** Opening Extracted records block **

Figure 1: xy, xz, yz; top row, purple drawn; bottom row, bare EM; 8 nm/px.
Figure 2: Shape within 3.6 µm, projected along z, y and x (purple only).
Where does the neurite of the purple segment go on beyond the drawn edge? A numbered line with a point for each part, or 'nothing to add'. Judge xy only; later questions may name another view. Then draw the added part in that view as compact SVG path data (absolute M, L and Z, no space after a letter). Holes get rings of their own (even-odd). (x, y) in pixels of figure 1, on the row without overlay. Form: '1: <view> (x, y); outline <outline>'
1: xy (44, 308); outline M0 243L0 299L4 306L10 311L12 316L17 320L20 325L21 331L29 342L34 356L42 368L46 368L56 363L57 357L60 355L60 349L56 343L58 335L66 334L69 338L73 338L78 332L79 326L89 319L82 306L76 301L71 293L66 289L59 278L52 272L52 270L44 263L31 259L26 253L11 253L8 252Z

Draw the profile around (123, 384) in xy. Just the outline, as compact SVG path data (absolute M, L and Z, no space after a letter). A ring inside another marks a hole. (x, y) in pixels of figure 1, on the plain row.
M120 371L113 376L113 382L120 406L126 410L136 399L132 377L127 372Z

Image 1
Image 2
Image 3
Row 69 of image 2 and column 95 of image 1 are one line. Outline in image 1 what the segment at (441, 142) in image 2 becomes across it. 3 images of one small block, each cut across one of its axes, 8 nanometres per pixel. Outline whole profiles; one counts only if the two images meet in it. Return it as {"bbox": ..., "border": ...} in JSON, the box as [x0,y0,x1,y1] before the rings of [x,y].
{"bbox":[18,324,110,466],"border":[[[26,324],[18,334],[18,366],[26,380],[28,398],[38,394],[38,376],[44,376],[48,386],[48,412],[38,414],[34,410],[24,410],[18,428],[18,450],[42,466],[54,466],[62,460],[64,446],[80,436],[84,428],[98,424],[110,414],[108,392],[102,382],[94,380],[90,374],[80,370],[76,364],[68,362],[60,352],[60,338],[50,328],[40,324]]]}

** Closing Extracted records block **

Problem to work on: When you output the entries, keep every word exactly as it stands.

Solution to the problem:
Figure 1: xy, xz, yz; top row, purple drawn; bottom row, bare EM; 8 nm/px.
Figure 2: Shape within 3.6 µm, projected along z, y and x (purple only).
Where does the neurite of the purple segment go on beyond the drawn edge? A numbered line with a point for each part, or 'nothing to add'. Judge xy only; later questions may name another view. Then draw the added part in that view as compact SVG path data (absolute M, L and Z, no space after a letter). Holes get rings of their own (even-odd). (x, y) in pixels of figure 1, on the row without overlay. Form: '1: <view> (x, y); outline <outline>'
1: xy (44, 308); outline M0 243L0 299L4 306L10 311L12 316L17 320L20 325L21 331L29 342L34 356L42 368L46 368L56 363L57 357L60 355L60 349L56 343L58 335L66 334L69 338L73 338L78 332L79 326L89 319L82 306L76 301L71 293L66 289L59 278L52 272L52 270L44 263L31 259L26 253L11 253L8 252Z

Draw the profile around (123, 384) in xy. Just the outline, as compact SVG path data (absolute M, L and Z, no space after a letter). A ring inside another marks a hole. (x, y) in pixels of figure 1, on the plain row.
M120 371L113 376L113 382L120 406L126 410L136 399L132 377L127 372Z

Image 1
Image 2
Image 3
Row 69 of image 2 and column 95 of image 1 are one line. Outline in image 1 what the segment at (441, 142) in image 2 becomes across it. 3 images of one small block, each cut across one of its axes, 8 nanometres per pixel. Outline whole profiles; one counts only if the two images meet in it. Return it as {"bbox": ..., "border": ...} in JSON, the box as [x0,y0,x1,y1] before the rings of [x,y].
{"bbox":[18,324,110,466],"border":[[[26,324],[18,334],[18,366],[26,380],[28,398],[38,394],[38,376],[44,376],[48,386],[48,412],[38,414],[34,410],[24,410],[18,428],[18,450],[42,466],[54,466],[62,460],[64,446],[80,436],[84,428],[98,424],[110,414],[108,392],[102,382],[94,380],[90,374],[80,370],[76,364],[68,362],[60,352],[60,338],[50,328],[40,324]]]}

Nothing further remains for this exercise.